Brief 1 → Present the records as a Markdown table with the columns "Row" and "Entry", starting at the line that contains "phylum: Tracheophyta" and ending at the last line of the records. Give one numbered row per line and leave out blank lines.

Text provided →
-*-
#Issues with limits/timeouts doing cron jobs on large datasets; infrequent aggregates of data

20 messages · Page 1 of 1 (latest)

karmic echo
#

Hi, does anyone have a good solution for doing bulk data operations within Convex cron jobs? I keep running into either data query limits or action timeouts. I have a table closing in on 1 million rows on which I want to run weekly-ish updates and store the aggregates results in another table (like 20 rows, that's the easy part). At the moment I was able to group by a field in the data, reducing the data set to maybe 50-100k rows and run the aggregates on that smaller dataset but I just keep running into limits or timeouts.

The aggregates can be slow to compute, that's no problem, the cron jobs just need to be stable. Is there maybe a way to offload it somewhere outside of a "regular" action?

earnest voidBOT
#

Thanks for posting in #1088161997662724167.
Reminder: If you have a Convex Pro account, use the Convex Dashboard to file support tickets.

    - Provide context: What are you trying to achieve, what is the end-user interaction, what are you seeing? (full error message, command output, etc.)
    - Use [search.convex.dev](https://search.convex.dev) to search Docs, Stack, and Discord all at once.
    - Additionally, you can post your questions in the Convex Community's #1228095053885476985 channel to receive a response from AI.
    - Avoid tagging staff unless specifically instructed.

    Thank you!
-*-
Brief 2 → Reproduce the part of the forum thread above word for word, starting at "Reminder: If you" and ending at "response from AI.".
-*-
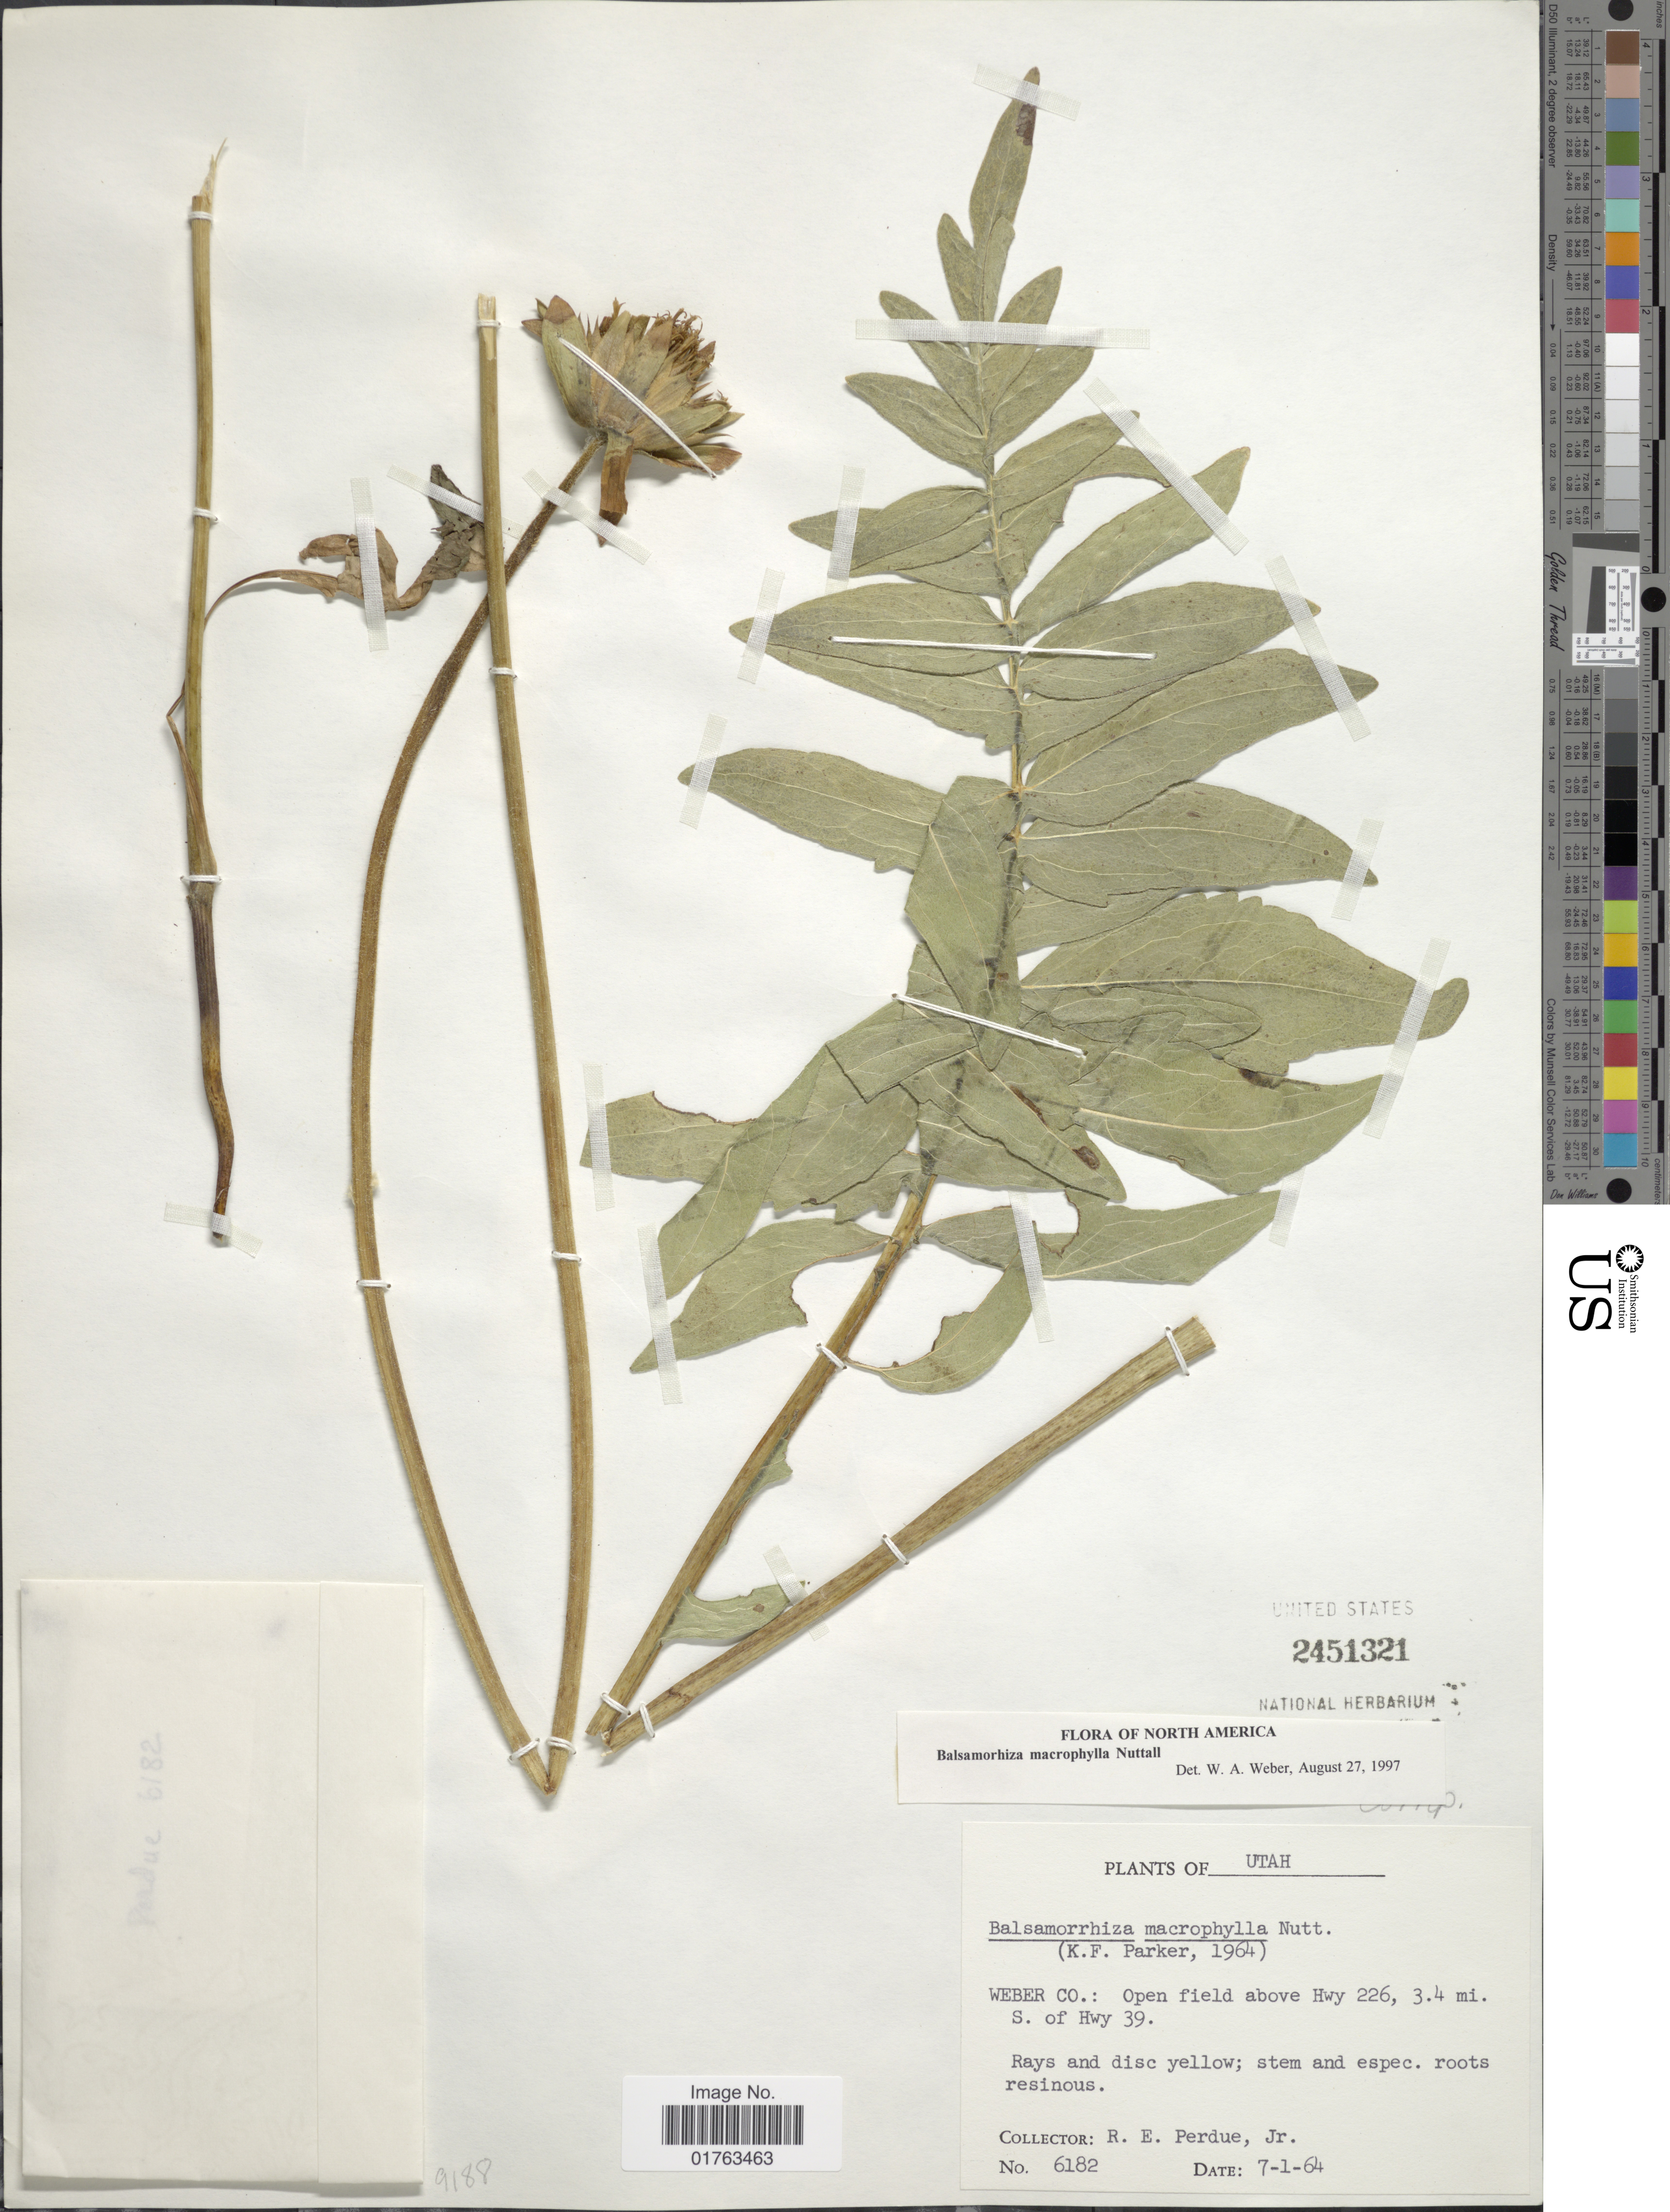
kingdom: Plantae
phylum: Tracheophyta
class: Magnoliopsida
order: Asterales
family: Asteraceae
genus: Balsamorhiza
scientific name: Balsamorhiza macrophylla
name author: Nutt.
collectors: R. E. Perdue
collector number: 6182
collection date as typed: Transcribed d/m/y: 7/1/64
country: United States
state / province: Utah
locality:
-*-
Exercise response 1 →
| Row | Entry |
|---|---|
| 1 | phylum: Tracheophyta |
| 2 | class: Magnoliopsida |
| 3 | order: Asterales |
| 4 | family: Asteraceae |
| 5 | genus: Balsamorhiza |
| 6 | scientific name: Balsamorhiza macrophylla |
| 7 | name author: Nutt. |
| 8 | collectors: R. E. Perdue |
| 9 | collector number: 6182 |
| 10 | collection date as typed: Transcribed d/m/y: 7/1/64 |
| 11 | country: United States |
| 12 | state / province: Utah |
| 13 | locality: |

Exercise response 2 →
Reminder: If you have a Convex Pro account, use the Convex Dashboard to file support tickets.

    - Provide context: What are you trying to achieve, what is the end-user interaction, what are you seeing? (full error message, command output, etc.)
    - Use [search.convex.dev](https://search.convex.dev) to search Docs, Stack, and Discord all at once.
    - Additionally, you can post your questions in the Convex Community's #1228095053885476985 channel to receive a response from AI.